[MATERIALS PROVIDED]
-*-*-
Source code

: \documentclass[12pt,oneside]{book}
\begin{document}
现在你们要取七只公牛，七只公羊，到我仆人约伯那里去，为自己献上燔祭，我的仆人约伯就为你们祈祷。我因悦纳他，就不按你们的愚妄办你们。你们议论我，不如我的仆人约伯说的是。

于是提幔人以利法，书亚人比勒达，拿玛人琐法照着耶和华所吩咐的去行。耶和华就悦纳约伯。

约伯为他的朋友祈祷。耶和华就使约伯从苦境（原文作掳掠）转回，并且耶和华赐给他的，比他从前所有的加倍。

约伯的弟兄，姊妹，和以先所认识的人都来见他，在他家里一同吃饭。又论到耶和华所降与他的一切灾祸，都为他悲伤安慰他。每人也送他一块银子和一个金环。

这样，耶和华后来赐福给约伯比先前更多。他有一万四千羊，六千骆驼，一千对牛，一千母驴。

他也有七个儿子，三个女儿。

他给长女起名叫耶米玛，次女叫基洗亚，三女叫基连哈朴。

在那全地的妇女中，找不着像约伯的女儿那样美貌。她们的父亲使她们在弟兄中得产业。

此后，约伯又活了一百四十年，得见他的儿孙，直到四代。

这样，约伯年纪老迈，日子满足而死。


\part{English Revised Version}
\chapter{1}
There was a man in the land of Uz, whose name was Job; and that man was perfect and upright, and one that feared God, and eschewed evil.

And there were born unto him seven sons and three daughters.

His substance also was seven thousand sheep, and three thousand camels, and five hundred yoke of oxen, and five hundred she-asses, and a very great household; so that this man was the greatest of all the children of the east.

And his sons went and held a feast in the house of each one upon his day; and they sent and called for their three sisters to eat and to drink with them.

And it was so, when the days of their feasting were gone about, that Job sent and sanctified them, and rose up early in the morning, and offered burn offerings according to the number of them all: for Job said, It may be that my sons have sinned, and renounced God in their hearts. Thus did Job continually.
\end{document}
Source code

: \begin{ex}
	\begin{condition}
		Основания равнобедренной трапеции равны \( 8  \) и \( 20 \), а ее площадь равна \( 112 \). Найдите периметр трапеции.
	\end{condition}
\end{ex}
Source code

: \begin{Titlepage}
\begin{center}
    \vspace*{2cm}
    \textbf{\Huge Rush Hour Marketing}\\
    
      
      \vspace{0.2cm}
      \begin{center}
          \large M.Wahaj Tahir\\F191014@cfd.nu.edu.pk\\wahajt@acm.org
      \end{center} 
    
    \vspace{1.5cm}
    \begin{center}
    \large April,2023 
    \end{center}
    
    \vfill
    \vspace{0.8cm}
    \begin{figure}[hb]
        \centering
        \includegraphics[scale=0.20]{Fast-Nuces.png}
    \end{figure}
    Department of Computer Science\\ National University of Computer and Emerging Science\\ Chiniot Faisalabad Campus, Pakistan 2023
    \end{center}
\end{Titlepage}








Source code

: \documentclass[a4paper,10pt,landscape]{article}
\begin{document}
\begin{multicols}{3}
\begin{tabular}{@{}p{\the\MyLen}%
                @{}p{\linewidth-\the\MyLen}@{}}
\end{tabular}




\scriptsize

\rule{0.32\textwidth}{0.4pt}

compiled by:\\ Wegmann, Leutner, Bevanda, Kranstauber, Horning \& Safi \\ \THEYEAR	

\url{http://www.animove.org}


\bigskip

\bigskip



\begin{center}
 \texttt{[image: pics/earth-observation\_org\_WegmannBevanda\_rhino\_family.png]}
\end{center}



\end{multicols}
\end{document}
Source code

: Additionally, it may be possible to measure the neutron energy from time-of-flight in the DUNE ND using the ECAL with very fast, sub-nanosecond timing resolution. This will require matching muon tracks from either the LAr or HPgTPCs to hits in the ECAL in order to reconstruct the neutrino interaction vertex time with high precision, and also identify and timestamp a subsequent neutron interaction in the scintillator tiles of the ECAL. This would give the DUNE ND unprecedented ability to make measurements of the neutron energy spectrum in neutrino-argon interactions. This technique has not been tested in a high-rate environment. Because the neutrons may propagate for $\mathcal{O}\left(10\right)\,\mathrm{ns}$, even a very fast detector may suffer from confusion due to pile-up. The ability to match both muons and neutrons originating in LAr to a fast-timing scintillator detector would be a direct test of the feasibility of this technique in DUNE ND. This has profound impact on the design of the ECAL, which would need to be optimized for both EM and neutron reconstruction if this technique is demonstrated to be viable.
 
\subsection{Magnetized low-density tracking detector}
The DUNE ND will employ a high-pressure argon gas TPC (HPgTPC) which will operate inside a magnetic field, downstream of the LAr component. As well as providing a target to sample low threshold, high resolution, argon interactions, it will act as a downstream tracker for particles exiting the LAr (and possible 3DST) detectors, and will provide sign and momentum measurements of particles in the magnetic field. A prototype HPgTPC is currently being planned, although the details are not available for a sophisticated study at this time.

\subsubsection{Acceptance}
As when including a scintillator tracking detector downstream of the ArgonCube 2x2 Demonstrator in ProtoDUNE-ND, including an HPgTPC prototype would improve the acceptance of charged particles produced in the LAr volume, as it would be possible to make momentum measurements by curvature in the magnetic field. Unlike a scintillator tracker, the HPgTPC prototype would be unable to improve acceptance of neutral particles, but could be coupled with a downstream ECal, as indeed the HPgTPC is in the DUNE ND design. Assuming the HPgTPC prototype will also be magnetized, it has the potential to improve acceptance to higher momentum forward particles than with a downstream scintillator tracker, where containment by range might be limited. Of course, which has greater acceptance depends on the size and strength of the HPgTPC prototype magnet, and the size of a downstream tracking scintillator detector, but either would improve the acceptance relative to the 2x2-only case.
-*-*-
[TASK GOAL]
For every line of the data above that contains "three", copy that line.

[OUTPUT FOR THIS TASK]
And there were born unto him seven sons and three daughters.
His substance also was seven thousand sheep, and three thousand camels, and five hundred yoke of oxen, and five hundred she-asses, and a very great household; so that this man was the greatest of all the children of the east.
And his sons went and held a feast in the house of each one upon his day; and they sent and called for their three sisters to eat and to drink with them.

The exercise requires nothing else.